Restaurant food and beverage photography tips from the pros
Updated: Feb 25, 2020
Perfect for cell phone photography too.
The Most Important Ingredient is Lighting
Natural light is your best friend, but not direct sunlight which is often too harsh for food and can cause severe shadows. Take photos during the day near a window. If taking photos outside, be in a covered or shaded area that is well lit and not in direct sunlight. A slight overcast is actually great for photo taking. Do NOT use your flash, ever!!
All the Angles
What’s your good side? Food has a lot of good sides but not all food and drinks are equal. Some look good from above, some look best at eye level and some just look great from all angles. Take as many different angles as you can and delete whatever doesn’t work later.
If you need to share pictures of the same dish over several months, you'll want as many different angles and backgrounds as you can get so it doesn’t look like the same exact photo repeating.
Negative space can actually be positive.
The subject doesn’t have to remain centered. Learn about the rule of thirds here and take advantage of the grid that comes with image sizing on Instagram. It’s there for a reason. Try some photos with the subject off to one side just a bit, providing some negative space and see how much more interesting it appears.
Take vertical and horizontal shots.
When making videos for ads you will sometimes need to make several different versions with different aspect ratios. This is when it’s handy to have shots that fit for tall and wide videos.
Backgrounds and Table Settings
Be aware of what’s in the background and on the table. Take a test shot and review to see how it looks. You want to capture the food in all its glory but sometimes a background can make or break the photo. Lights in the distance often enhance the photo, whereas a messy tabletop might take away from the perfection of the dish.
Don’t be afraid to stage the table with cocktails or a pretty table setting and move things around to fit in the background better.
The subject doesn't need to always be alone.
Again, we suggest taking multiple shots. Some of the item alone, some with other dishes and drinks in the background.
Be aware of the dishes you are using. Deep dishes may hide the food or leave too much shadow in the dish that it takes away from the beauty of the creation.
Yes, you want your photos to look professional, but with a human element. It’s okay to have a hand and arm in the shot. For example, a photo of a beautiful dish being placed on the table as an “action” shot. Or perhaps you’re focused on the dish but in the background is a waiter placing another dish on the table.
Holding food. Pizza, burgers and other handheld “finger foods” look great on a plate but also in your hand. Be sure to get a shot of a “clean” hand holding a sandwich.
We cannot stress this enough… When taking a photo with your phone, tap the screen on the part of the photo you want to focus on (usually the food or beverage). That tells the camera to focus there and make that part of the photo crisp and clear, avoiding a blurry photo.

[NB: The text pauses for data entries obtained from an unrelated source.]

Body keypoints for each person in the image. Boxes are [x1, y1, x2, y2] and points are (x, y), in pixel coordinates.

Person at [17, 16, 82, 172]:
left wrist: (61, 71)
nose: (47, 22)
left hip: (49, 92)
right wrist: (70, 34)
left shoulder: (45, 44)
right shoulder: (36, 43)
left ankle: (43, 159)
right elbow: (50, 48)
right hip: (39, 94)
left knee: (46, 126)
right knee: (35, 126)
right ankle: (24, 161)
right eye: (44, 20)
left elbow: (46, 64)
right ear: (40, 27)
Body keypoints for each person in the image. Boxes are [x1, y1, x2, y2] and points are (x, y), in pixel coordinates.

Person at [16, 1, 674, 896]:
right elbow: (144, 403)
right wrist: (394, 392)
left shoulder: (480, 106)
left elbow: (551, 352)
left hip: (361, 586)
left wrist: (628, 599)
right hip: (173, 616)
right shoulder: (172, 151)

Use Portrait Mode on the iPhone or a similar feature on other phones. This allows you to capture professional-looking photos. Tap on the upper part of the item. For example, if you’re taking a photo of a burger on a dish, tap the top of the burger to ensure you are focusing on the whole thing. If you are within range, the square outline should be yellow. After taking the photo you will see the background is blurred while the foreground is in focus.
Let’s be real, Portrait Mode is fabulous but it doesn’t always work
With clear glass as it often blurs it so much that it literally erases parts of the glass. You don’t want to use a photo of a wine glass that seems to be floating in the air because the stem is blurred out. For these, try using a DSLR or take photos in your regular photo mode and tap on the glass to focus. If you bring the phone closer to your subject, then focus, you will often get a crisp shot of the item, while blurring the background, producing a quality photo.

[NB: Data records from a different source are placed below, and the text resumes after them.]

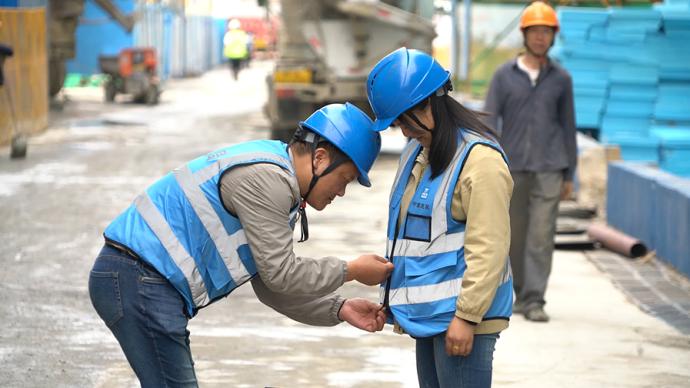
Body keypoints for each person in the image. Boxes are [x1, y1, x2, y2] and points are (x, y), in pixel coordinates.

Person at [88, 102, 393, 387]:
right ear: (320, 158)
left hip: (139, 279)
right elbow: (281, 274)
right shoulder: (269, 180)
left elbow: (272, 286)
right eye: (344, 178)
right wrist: (350, 270)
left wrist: (340, 309)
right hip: (138, 279)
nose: (340, 192)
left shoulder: (277, 175)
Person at [367, 47, 514, 388]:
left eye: (404, 120)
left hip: (464, 319)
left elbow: (489, 248)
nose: (403, 131)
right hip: (429, 316)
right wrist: (392, 296)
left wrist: (466, 317)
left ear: (428, 104)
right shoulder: (419, 151)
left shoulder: (481, 162)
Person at [484, 1, 577, 323]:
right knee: (515, 235)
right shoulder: (503, 76)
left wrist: (570, 174)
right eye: (535, 31)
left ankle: (535, 299)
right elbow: (490, 121)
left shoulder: (561, 79)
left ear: (553, 37)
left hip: (551, 167)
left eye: (546, 32)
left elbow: (568, 126)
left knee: (541, 235)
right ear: (525, 35)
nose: (540, 37)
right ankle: (521, 293)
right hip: (512, 167)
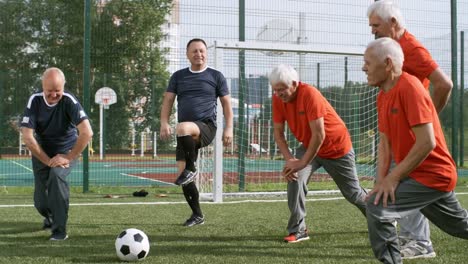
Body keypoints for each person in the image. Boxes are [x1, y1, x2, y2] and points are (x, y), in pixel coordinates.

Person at [362, 37, 468, 264]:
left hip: (434, 176)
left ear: (388, 64)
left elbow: (426, 142)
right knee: (461, 226)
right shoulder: (382, 96)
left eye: (368, 63)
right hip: (418, 175)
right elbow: (385, 144)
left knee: (377, 208)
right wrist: (381, 182)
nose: (364, 68)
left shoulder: (410, 88)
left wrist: (393, 177)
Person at [269, 64, 367, 243]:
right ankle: (298, 230)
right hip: (309, 145)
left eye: (282, 89)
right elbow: (278, 133)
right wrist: (290, 160)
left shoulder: (310, 94)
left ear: (294, 84)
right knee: (294, 177)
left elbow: (319, 134)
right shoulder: (277, 99)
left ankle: (383, 217)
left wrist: (302, 162)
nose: (278, 94)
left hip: (335, 147)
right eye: (275, 90)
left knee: (353, 194)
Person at [160, 38, 233, 227]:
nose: (198, 54)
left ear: (206, 53)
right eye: (194, 51)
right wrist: (163, 122)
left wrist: (229, 128)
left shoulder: (216, 76)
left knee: (183, 127)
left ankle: (191, 169)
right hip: (185, 136)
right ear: (187, 54)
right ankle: (197, 215)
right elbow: (168, 100)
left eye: (201, 50)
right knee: (182, 176)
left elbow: (226, 104)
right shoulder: (178, 76)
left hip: (206, 127)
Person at [20, 67, 93, 240]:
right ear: (42, 86)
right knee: (40, 201)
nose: (53, 95)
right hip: (42, 152)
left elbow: (87, 132)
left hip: (66, 150)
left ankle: (59, 230)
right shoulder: (34, 101)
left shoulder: (69, 101)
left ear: (64, 86)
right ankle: (50, 217)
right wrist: (47, 160)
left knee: (56, 176)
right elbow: (28, 137)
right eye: (49, 91)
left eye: (57, 91)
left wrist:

If your beer is looking flat, use a straw or utensil to stir the beer. This will bring foam to the top.
Hold the sauce, or cheese or other topping that you would normally cover the dish with. You don't need to hold it entirely but go sparingly with the toppings since we want to see some of the dish below. An all white topping on that beautiful meatball dish is not going to do it justice.
Easy Editing Tips
Play around with editing settings to find the look you like best. Some restaurants may like high contrast, high saturation photos while others will like a delicate, natural looking style. Choose your style and stick with it. It’s part of consistent branding.
When your photo seems too dark, turn up the exposure just a little and strengthen the contrast. You can even try lightening up the shadows a tad.

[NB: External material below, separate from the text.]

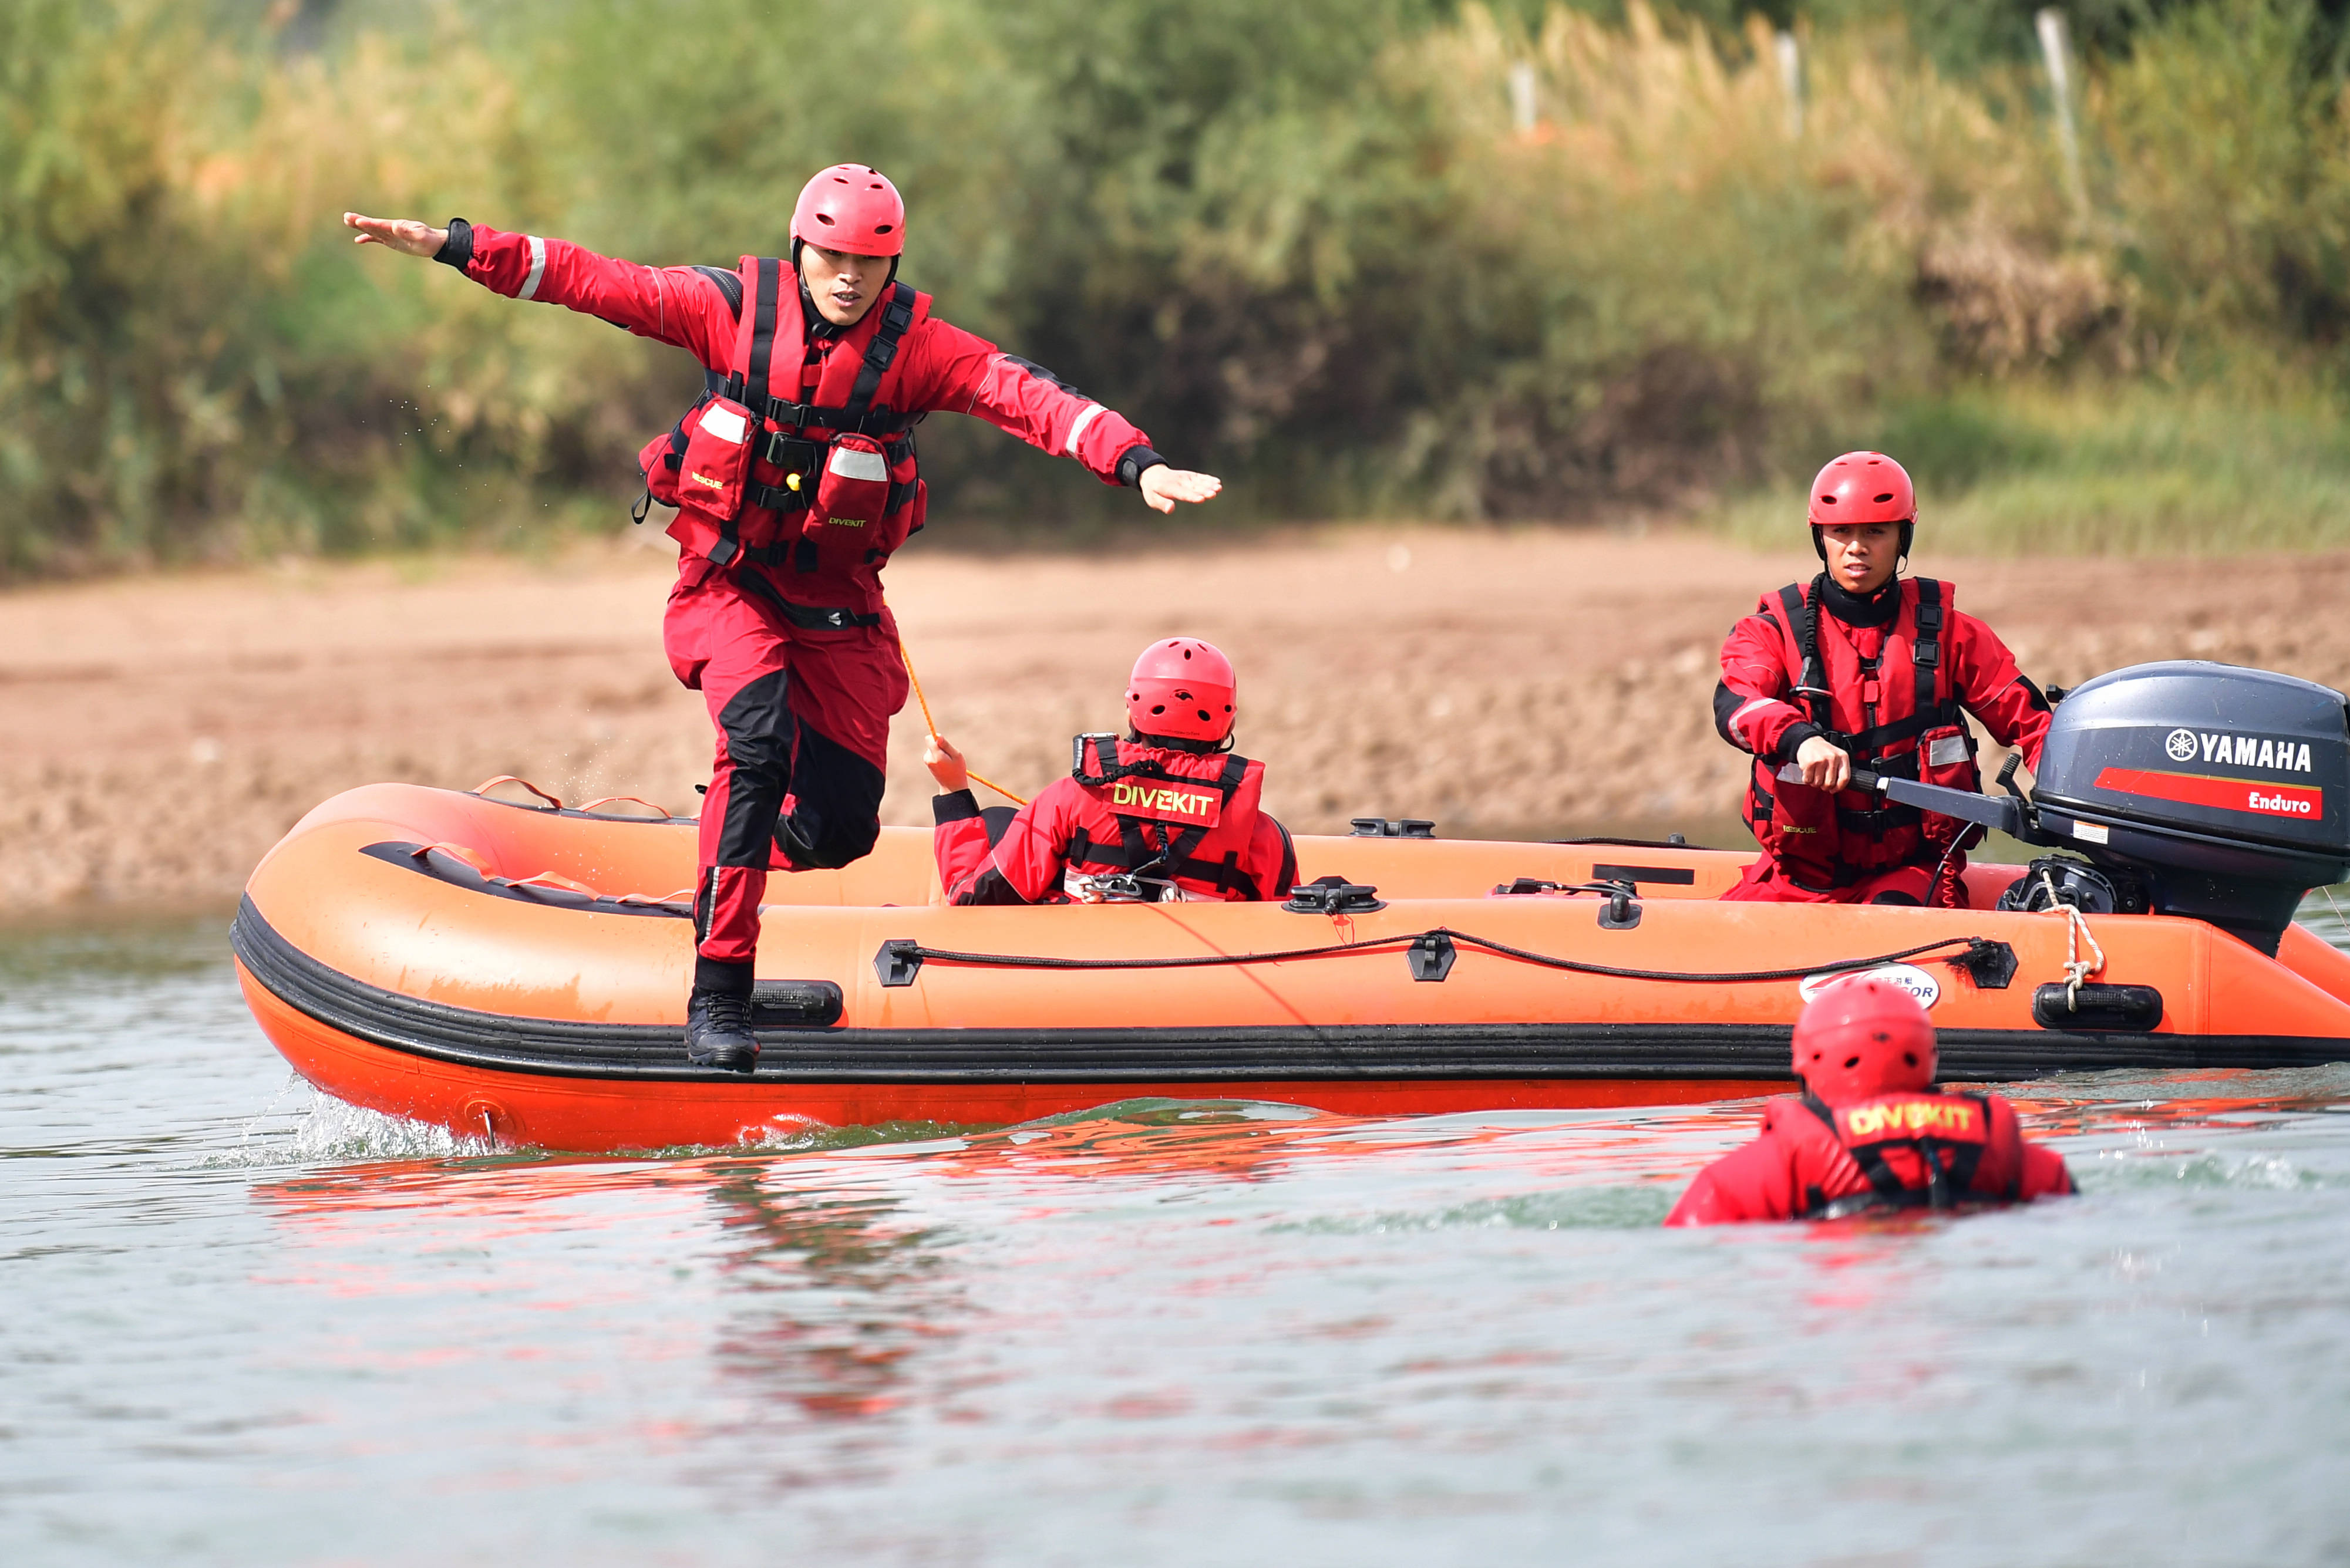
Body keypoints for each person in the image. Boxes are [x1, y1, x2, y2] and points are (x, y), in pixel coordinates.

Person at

If your photo seems too bright, consider altering the contrast, bringing up the shadows and lowering the highlights.
Adjusting warmth. If you want photos that look natural, you may need to adjust the warmth of the photo. Lowering the warmth will take whites from a yellow-ish tint to a more pure white. Go too far and you’ll end up with a blue-ish tint. Think LED light bulbs. You want to find the color just in between warm and cool.